● **Work instructions**: Return exactly the span of lines in the following data that opens with the line containing "Книги про вампиров" and closes with the line containing "Laboratorio Alfa instaló". Include nothing else.

● **Extracted data entries**:
============

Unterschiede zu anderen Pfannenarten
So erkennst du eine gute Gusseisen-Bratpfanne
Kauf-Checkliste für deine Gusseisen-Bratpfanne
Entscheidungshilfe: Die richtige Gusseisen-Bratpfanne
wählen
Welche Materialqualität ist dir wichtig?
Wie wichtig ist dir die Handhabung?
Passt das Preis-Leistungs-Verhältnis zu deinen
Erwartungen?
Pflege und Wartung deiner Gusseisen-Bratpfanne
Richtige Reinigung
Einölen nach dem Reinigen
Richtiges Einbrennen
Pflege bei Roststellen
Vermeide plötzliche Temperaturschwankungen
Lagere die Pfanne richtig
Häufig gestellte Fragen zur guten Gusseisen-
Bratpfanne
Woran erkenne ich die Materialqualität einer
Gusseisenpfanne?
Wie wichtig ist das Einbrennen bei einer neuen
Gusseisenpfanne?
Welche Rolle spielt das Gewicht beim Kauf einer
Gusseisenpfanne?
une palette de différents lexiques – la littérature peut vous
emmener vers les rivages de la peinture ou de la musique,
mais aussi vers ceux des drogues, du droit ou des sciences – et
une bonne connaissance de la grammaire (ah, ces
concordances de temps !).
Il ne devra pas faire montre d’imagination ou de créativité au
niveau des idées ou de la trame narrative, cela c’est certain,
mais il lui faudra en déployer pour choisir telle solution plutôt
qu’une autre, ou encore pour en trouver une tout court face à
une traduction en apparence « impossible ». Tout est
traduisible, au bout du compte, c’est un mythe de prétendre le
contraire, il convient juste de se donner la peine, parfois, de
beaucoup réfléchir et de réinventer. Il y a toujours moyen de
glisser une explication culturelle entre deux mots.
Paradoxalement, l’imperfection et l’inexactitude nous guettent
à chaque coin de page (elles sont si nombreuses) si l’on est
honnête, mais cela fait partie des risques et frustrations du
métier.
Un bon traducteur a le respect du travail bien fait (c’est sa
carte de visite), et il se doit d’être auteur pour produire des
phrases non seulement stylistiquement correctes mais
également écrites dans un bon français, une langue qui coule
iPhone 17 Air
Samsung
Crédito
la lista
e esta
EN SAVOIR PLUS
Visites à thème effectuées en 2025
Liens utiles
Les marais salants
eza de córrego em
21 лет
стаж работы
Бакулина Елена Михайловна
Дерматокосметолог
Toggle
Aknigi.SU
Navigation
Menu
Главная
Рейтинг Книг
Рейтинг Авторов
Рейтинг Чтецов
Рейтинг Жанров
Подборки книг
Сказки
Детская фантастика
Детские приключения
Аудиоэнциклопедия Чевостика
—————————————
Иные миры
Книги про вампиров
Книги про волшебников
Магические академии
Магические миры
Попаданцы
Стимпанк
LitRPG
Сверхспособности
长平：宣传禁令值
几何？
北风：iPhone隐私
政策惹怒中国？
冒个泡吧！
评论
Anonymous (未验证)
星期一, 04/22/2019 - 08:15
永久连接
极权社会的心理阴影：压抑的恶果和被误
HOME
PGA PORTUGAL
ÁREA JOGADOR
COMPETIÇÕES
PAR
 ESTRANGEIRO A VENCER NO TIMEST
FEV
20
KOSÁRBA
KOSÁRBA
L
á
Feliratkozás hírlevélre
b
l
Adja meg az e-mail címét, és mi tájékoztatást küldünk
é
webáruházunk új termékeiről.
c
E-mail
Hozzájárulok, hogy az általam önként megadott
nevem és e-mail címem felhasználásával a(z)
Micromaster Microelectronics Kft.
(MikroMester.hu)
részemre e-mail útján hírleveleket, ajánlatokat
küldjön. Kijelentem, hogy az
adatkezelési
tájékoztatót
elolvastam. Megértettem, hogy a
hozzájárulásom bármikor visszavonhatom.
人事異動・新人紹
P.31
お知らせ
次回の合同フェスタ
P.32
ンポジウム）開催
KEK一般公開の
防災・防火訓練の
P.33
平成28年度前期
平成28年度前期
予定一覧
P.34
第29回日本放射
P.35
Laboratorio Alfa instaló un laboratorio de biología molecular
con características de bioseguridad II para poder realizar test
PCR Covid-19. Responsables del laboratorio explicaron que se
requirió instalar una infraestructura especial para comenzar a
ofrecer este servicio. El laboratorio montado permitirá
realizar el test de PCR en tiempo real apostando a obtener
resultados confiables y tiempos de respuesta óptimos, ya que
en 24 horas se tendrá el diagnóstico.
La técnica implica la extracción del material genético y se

============

● **The completed task**:
Книги про вампиров
Книги про волшебников
Магические академии
Магические миры
Попаданцы
Стимпанк
LitRPG
Сверхспособности
长平：宣传禁令值
几何？
北风：iPhone隐私
政策惹怒中国？
冒个泡吧！
评论
Anonymous (未验证)
星期一, 04/22/2019 - 08:15
永久连接
极权社会的心理阴影：压抑的恶果和被误
HOME
PGA PORTUGAL
ÁREA JOGADOR
COMPETIÇÕES
PAR
 ESTRANGEIRO A VENCER NO TIMEST
FEV
20
KOSÁRBA
KOSÁRBA
L
á
Feliratkozás hírlevélre
b
l
Adja meg az e-mail címét, és mi tájékoztatást küldünk
é
webáruházunk új termékeiről.
c
E-mail
Hozzájárulok, hogy az általam önként megadott
nevem és e-mail címem felhasználásával a(z)
Micromaster Microelectronics Kft.
(MikroMester.hu)
részemre e-mail útján hírleveleket, ajánlatokat
küldjön. Kijelentem, hogy az
adatkezelési
tájékoztatót
elolvastam. Megértettem, hogy a
hozzájárulásom bármikor visszavonhatom.
人事異動・新人紹
P.31
お知らせ
次回の合同フェスタ
P.32
ンポジウム）開催
KEK一般公開の
防災・防火訓練の
P.33
平成28年度前期
平成28年度前期
予定一覧
P.34
第29回日本放射
P.35
Laboratorio Alfa instaló un laboratorio de biología molecular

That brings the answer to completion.